START DATA FOR THIS EXERCISE

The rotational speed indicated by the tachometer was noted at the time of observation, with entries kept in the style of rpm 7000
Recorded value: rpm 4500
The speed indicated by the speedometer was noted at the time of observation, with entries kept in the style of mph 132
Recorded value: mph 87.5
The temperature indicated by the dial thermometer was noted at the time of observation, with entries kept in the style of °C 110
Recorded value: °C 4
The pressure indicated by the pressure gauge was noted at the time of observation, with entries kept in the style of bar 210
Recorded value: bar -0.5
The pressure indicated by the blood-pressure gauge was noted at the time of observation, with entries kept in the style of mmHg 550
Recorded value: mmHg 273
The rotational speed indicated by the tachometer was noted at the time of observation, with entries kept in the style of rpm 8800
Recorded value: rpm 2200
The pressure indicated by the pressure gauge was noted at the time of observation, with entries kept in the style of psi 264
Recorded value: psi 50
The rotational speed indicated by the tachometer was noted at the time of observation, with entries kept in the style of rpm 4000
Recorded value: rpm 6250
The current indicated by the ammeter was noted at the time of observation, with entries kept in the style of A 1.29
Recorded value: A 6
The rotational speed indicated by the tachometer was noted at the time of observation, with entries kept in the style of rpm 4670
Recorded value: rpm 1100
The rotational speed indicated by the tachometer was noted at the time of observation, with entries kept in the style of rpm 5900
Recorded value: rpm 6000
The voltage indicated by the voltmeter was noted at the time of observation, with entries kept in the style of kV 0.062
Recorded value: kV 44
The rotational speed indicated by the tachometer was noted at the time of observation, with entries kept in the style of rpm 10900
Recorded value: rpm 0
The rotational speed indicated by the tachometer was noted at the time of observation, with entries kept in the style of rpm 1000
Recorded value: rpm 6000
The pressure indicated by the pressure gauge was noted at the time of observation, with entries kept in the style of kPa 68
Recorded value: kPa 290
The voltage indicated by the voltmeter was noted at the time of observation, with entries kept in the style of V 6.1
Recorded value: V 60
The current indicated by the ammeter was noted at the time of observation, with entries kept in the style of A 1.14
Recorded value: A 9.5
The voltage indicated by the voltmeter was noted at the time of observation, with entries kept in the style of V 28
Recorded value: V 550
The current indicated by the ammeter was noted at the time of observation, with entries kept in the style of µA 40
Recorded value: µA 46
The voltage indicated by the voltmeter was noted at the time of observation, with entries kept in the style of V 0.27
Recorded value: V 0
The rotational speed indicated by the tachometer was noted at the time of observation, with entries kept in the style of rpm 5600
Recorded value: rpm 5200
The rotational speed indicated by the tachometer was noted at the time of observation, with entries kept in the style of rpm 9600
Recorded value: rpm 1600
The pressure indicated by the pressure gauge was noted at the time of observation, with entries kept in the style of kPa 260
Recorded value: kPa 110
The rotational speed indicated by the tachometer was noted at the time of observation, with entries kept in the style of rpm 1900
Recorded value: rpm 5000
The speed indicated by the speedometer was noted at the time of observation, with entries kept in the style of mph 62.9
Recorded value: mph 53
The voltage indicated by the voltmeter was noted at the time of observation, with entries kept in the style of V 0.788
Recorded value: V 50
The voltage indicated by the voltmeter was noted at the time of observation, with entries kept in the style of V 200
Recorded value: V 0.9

END DATA FOR THIS EXERCISE

WHAT IS NEEDED >>
Rewrite the listing above with every "tachometer" changed to "rev counter" and everything else left the same.

ANSWER TO THE EXERCISE >>
The rotational speed indicated by the rev counter was noted at the time of observation, with entries kept in the style of rpm 7000
Recorded value: rpm 4500
The speed indicated by the speedometer was noted at the time of observation, with entries kept in the style of mph 132
Recorded value: mph 87.5
The temperature indicated by the dial thermometer was noted at the time of observation, with entries kept in the style of °C 110
Recorded value: °C 4
The pressure indicated by the pressure gauge was noted at the time of observation, with entries kept in the style of bar 210
Recorded value: bar -0.5
The pressure indicated by the blood-pressure gauge was noted at the time of observation, with entries kept in the style of mmHg 550
Recorded value: mmHg 273
The rotational speed indicated by the rev counter was noted at the time of observation, with entries kept in the style of rpm 8800
Recorded value: rpm 2200
The pressure indicated by the pressure gauge was noted at the time of observation, with entries kept in the style of psi 264
Recorded value: psi 50
The rotational speed indicated by the rev counter was noted at the time of observation, with entries kept in the style of rpm 4000
Recorded value: rpm 6250
The current indicated by the ammeter was noted at the time of observation, with entries kept in the style of A 1.29
Recorded value: A 6
The rotational speed indicated by the rev counter was noted at the time of observation, with entries kept in the style of rpm 4670
Recorded value: rpm 1100
The rotational speed indicated by the rev counter was noted at the time of observation, with entries kept in the style of rpm 5900
Recorded value: rpm 6000
The voltage indicated by the voltmeter was noted at the time of observation, with entries kept in the style of kV 0.062
Recorded value: kV 44
The rotational speed indicated by the rev counter was noted at the time of observation, with entries kept in the style of rpm 10900
Recorded value: rpm 0
The rotational speed indicated by the rev counter was noted at the time of observation, with entries kept in the style of rpm 1000
Recorded value: rpm 6000
The pressure indicated by the pressure gauge was noted at the time of observation, with entries kept in the style of kPa 68
Recorded value: kPa 290
The voltage indicated by the voltmeter was noted at the time of observation, with entries kept in the style of V 6.1
Recorded value: V 60
The current indicated by the ammeter was noted at the time of observation, with entries kept in the style of A 1.14
Recorded value: A 9.5
The voltage indicated by the voltmeter was noted at the time of observation, with entries kept in the style of V 28
Recorded value: V 550
The current indicated by the ammeter was noted at the time of observation, with entries kept in the style of µA 40
Recorded value: µA 46
The voltage indicated by the voltmeter was noted at the time of observation, with entries kept in the style of V 0.27
Recorded value: V 0
The rotational speed indicated by the rev counter was noted at the time of observation, with entries kept in the style of rpm 5600
Recorded value: rpm 5200
The rotational speed indicated by the rev counter was noted at the time of observation, with entries kept in the style of rpm 9600
Recorded value: rpm 1600
The pressure indicated by the pressure gauge was noted at the time of observation, with entries kept in the style of kPa 260
Recorded value: kPa 110
The rotational speed indicated by the rev counter was noted at the time of observation, with entries kept in the style of rpm 1900
Recorded value: rpm 5000
The speed indicated by the speedometer was noted at the time of observation, with entries kept in the style of mph 62.9
Recorded value: mph 53
The voltage indicated by the voltmeter was noted at the time of observation, with entries kept in the style of V 0.788
Recorded value: V 50
The voltage indicated by the voltmeter was noted at the time of observation, with entries kept in the style of V 200
Recorded value: V 0.9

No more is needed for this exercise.